Semiconductor manufacturer from the USA

Adesto Technologies Corporation was an American corporation founded in 2006 and based in Santa Clara, California. The company provided application-specific integrated circuits (ASICs) and embedded systems for the Internet of Things (IoT), and sells its products directly to original equipment manufacturers (OEMs) and original design manufacturers (ODMs) that manufacture products for its end customers. In 2020, Adesto was bought by Dialog Semiconductor.

== History ==
Adesto Technologies was founded by Narbeh Derhacobian, Shane Hollmer, and Ishai Naveh in 2006. Derhacobian formerly served in senior technical and managerial roles at AMD, Virage Logic, and Cswitch Corporations. The company developed a non-volatile memory based on the movement of copper ions in a programmable metallization cell technology licensed from Axon Technologies Corp., a spinoff of Arizona State University.

In October 2010, Adesto acquired intellectual property and patents related to Conductive Bridging Random Access Memory (CBRAM) technology from Qimonda AG, and its first CBRAM product began production in 2011.

In 2015, the company held an initial public offering under the symbol IOTS, which entered the market at $5 per share.
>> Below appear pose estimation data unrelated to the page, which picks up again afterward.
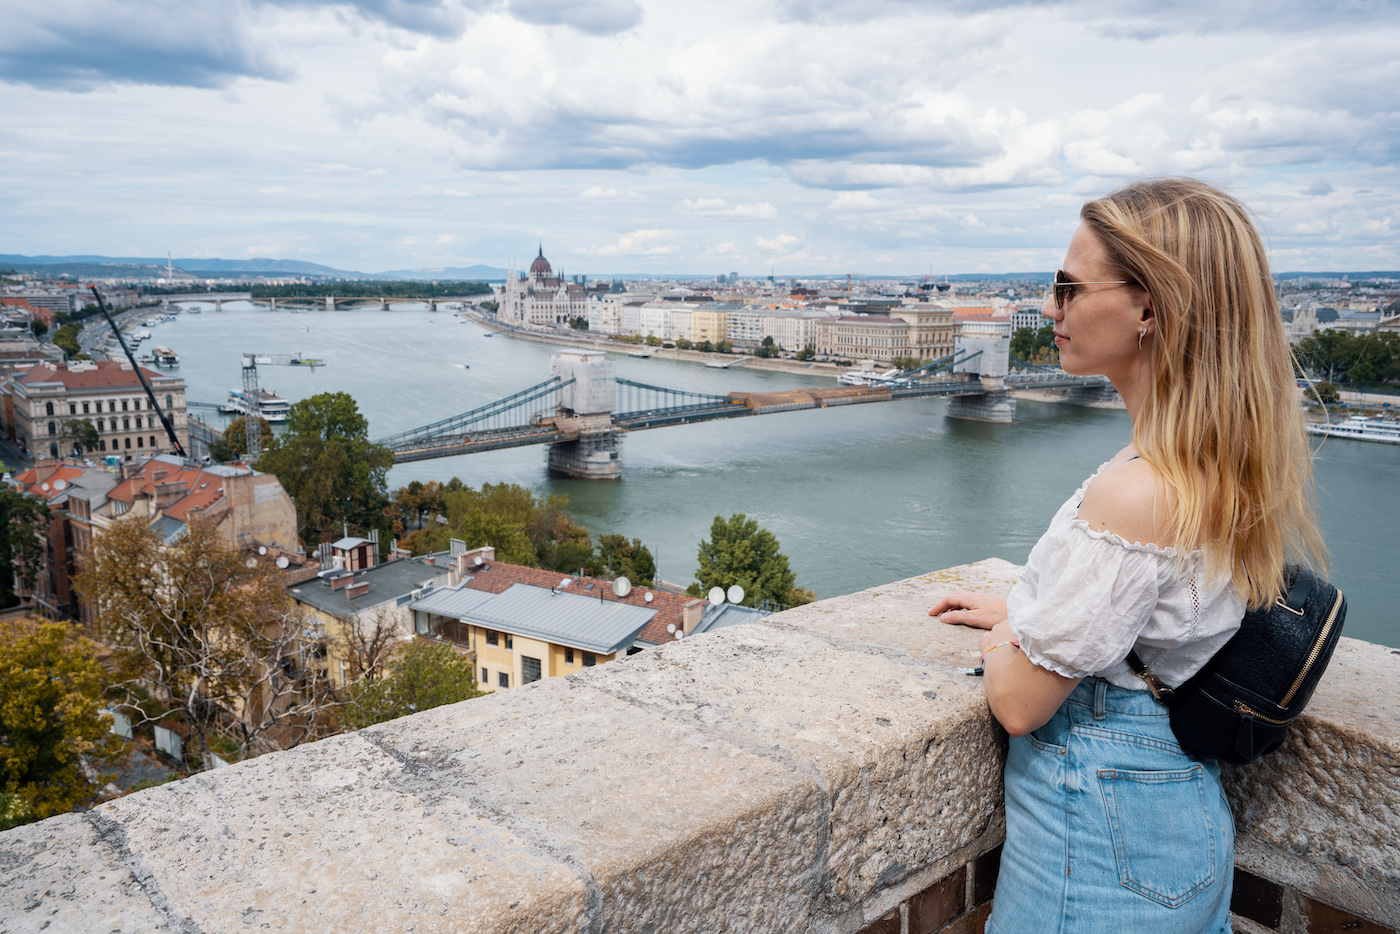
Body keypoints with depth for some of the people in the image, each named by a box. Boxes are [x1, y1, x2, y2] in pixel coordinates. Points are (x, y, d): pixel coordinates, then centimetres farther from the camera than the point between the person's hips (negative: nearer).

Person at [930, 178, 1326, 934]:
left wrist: (1005, 636, -3)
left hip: (1101, 835, -8)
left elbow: (1019, 703, -24)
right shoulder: (1238, 465, -4)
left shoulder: (1135, 494, -32)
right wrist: (1021, 611, 15)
Underwriters included Needham & Company, Oppenheimer & Co. Inc., and Roth Capital Partners. The entire offering was valued at $28.75 million.

Between May and September 2018, Adesto completed two acquisitions of S3 Semiconductors and Echelon Corporation. In May, the company acquired S3 Semiconductors, a provider of analog and mixed-signal ASICs and Intellectual Property (IP) cores. In June, the company announced its intention to buy Echelon Corporation, a home and industrial automation company, for $45 million. The acquisition was completed three months later. The company's offerings were expanded to include ASICs and IP from S3 Semiconductors and embedded systems from Echelon Corporation, in addition to its original non-volatile memory (NVM) products.

In 2018 Adesto started a cooperation with the University of California San Diego in order to explore the possibility for calculations to be made directly in the memory.

In 2020, Adesto was acquired by Dialog Semiconductor, a company headquartered in Reading, United Kingdom, for $500 million.